If your data is in a data.frame you will probably use strings.as.factors by default. If you want to specify the levels see above (or more details here http://www.statmethods.net/input/valuelabels.html).

I think the easiest thing for you to do is to add another column to your data.frame using as.integer
i.e.

obs <- read.delim('/your/data/observations.tsv')
obs$posture.int <- as.integer(obs$posture.factor)
obs$reading[obs$posture.int == 2]


but Hansr's solution will work too and is probably less typing if you have character data.

kuwisdelu
May 8, 2011, 07:30 PM
Isn't it easier to work with single numerals than character strings? I don't really know that answer in R. I've used minitab, and 1 is a lot easier than saying 'left lateral recumbency', or even LLR.

As AlmostThere suggests, you want your code to be as readable as possible.
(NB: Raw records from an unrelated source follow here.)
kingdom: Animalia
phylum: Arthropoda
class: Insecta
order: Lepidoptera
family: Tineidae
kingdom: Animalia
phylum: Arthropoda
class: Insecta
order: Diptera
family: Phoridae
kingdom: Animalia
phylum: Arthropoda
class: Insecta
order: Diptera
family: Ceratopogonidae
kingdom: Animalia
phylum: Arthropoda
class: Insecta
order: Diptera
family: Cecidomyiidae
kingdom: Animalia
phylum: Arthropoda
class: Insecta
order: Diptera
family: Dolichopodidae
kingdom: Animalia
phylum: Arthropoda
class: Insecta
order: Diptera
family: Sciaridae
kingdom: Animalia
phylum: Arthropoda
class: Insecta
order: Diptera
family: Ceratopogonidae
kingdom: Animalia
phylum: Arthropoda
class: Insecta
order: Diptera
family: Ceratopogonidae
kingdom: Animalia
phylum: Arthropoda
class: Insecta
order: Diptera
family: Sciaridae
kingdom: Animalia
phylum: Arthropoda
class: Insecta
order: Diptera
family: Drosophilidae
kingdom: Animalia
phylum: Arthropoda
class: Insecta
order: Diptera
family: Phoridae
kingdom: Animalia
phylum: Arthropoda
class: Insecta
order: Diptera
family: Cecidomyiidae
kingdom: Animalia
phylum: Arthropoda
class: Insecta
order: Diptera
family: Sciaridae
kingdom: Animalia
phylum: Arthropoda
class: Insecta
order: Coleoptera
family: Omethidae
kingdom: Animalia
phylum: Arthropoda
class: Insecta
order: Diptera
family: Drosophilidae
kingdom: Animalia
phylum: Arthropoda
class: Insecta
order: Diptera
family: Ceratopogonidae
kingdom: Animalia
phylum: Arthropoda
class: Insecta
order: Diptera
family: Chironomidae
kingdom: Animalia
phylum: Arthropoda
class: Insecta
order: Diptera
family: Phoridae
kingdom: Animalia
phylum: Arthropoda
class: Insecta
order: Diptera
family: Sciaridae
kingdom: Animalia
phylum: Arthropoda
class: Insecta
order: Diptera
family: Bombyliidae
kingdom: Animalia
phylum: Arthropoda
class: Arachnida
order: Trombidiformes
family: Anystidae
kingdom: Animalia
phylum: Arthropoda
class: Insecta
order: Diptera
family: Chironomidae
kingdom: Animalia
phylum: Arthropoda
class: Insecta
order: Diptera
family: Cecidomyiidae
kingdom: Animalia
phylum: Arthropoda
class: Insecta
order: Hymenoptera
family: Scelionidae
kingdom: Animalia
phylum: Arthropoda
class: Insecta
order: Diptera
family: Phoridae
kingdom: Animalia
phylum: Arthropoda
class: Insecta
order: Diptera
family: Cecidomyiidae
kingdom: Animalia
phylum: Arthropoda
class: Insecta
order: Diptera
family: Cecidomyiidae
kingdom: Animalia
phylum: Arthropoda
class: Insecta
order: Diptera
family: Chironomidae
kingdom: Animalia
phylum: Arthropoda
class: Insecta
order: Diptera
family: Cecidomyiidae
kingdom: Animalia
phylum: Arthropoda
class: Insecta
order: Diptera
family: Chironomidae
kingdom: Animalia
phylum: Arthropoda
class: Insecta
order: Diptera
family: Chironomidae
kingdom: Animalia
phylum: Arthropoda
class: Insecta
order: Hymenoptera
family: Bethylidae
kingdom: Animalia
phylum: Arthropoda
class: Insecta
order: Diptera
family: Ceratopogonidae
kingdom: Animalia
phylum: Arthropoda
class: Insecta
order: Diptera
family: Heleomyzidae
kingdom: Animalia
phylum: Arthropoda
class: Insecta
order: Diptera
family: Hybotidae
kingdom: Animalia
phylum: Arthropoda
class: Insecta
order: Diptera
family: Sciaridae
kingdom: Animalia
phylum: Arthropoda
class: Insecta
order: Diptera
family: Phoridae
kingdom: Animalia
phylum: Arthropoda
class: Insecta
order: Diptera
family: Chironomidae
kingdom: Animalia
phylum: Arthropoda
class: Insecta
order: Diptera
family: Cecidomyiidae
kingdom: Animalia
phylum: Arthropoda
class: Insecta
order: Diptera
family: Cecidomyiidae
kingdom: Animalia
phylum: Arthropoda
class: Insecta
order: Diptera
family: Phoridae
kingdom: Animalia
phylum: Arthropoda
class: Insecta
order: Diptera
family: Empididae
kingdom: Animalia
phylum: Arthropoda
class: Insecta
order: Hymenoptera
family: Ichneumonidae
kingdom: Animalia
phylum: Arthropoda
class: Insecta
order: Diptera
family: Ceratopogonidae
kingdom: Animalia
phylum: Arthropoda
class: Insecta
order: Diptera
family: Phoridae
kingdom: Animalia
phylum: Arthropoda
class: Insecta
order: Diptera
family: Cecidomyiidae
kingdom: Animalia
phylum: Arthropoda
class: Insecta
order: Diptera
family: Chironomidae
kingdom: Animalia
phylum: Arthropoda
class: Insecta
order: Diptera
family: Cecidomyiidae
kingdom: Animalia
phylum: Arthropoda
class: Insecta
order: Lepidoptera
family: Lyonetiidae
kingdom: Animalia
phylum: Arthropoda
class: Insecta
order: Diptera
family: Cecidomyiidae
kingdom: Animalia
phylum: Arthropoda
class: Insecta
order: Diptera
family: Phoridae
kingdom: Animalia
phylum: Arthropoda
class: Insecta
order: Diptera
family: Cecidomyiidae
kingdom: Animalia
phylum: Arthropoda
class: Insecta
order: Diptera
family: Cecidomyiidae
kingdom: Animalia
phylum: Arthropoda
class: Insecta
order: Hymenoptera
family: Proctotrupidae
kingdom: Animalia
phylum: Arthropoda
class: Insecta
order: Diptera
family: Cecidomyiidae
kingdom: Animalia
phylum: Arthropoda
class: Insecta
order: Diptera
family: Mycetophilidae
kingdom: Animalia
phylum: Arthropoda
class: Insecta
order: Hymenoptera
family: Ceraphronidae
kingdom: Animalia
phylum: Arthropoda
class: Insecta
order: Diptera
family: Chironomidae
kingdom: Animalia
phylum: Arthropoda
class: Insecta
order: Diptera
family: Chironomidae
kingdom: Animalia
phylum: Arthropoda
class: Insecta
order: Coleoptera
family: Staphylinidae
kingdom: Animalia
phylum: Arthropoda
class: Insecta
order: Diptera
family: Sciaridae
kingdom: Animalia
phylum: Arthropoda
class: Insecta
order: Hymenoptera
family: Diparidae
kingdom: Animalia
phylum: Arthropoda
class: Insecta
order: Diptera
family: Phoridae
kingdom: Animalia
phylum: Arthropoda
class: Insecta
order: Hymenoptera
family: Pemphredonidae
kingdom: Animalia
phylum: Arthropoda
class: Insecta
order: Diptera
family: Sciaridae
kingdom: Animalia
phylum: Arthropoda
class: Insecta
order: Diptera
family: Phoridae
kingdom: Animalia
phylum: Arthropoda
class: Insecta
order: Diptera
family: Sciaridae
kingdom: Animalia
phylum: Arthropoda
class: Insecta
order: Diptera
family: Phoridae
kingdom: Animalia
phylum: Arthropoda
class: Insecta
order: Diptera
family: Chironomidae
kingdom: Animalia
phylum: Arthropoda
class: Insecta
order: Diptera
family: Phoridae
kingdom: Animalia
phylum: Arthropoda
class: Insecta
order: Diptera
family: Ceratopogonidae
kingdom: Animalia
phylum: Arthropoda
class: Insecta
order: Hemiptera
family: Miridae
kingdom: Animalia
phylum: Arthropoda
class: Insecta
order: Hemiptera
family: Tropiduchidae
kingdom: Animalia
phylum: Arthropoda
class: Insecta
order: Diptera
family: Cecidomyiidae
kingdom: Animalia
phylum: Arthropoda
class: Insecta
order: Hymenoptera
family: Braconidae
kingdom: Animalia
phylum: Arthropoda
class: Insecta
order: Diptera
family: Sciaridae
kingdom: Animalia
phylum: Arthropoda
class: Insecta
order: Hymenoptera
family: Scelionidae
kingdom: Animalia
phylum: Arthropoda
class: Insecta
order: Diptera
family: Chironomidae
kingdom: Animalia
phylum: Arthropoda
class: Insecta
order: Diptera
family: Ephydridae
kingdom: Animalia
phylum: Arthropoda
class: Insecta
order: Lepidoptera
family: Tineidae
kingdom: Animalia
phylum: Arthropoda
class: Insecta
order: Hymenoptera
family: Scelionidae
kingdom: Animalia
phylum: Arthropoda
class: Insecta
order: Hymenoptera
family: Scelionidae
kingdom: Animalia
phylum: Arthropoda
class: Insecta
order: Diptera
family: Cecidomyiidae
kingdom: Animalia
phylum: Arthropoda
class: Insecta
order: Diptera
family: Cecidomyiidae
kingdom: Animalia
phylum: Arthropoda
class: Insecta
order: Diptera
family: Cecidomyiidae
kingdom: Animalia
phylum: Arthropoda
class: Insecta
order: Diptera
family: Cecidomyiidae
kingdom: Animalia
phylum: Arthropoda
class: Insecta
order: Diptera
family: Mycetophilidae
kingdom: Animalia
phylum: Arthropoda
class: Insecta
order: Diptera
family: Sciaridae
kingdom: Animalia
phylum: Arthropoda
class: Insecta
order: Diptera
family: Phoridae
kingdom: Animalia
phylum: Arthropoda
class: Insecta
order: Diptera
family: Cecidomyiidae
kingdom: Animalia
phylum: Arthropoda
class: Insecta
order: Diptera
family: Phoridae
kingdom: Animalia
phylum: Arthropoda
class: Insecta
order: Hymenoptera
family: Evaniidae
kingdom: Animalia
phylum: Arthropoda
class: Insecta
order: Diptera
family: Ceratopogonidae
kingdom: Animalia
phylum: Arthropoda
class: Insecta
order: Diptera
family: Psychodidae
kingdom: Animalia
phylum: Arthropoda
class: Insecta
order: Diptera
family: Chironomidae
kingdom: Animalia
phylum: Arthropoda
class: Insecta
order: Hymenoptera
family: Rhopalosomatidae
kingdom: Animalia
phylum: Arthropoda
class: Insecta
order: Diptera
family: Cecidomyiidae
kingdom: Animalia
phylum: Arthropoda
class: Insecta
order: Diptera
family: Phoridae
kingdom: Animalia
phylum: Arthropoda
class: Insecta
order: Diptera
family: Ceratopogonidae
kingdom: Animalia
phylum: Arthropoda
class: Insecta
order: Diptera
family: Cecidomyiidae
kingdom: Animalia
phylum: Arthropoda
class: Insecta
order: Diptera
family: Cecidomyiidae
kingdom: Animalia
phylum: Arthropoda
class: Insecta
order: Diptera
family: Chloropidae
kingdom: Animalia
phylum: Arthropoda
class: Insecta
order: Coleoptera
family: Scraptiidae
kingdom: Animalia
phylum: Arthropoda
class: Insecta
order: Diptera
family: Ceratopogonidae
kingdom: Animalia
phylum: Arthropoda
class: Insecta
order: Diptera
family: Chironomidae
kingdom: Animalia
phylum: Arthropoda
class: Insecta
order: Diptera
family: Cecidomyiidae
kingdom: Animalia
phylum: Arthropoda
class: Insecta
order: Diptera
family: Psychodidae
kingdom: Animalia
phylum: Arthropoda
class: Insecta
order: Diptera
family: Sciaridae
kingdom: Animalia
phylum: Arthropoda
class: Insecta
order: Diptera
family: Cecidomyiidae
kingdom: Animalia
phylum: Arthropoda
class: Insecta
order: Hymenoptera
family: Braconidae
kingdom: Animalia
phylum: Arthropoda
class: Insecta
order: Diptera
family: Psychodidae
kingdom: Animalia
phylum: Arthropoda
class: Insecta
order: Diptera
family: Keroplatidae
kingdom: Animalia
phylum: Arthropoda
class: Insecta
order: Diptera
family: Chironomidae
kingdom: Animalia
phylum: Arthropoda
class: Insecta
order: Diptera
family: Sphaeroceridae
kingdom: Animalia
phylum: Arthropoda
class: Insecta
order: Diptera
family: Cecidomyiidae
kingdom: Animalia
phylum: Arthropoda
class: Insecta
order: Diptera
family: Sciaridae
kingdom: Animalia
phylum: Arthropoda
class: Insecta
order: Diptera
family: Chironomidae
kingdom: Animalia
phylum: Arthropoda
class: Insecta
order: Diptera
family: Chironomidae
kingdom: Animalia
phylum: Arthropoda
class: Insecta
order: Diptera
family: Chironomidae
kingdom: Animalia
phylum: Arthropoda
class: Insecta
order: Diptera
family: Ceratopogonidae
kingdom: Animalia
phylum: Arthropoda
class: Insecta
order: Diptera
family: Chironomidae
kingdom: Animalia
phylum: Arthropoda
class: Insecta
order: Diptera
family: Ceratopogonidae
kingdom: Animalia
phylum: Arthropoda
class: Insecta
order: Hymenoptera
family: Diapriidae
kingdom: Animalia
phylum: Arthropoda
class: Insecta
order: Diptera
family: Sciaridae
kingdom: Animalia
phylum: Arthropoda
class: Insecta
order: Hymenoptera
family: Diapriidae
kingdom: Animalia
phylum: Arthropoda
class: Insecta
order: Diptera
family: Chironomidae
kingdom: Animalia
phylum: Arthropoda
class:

Using "red," "green," and "blue" as variable names may be very slightly more typing, but it's a lot more clear what you're doing and what you're model is than if you used "1", "2", and "3."

Furthermore, R will use character variables as factors (categorical/class variables) by default. If you change them to integers, you'll have to remember you tell R to use them as factors rather than numeric variables.

I'd suggest you just keep them as character variables and not change them to numeric.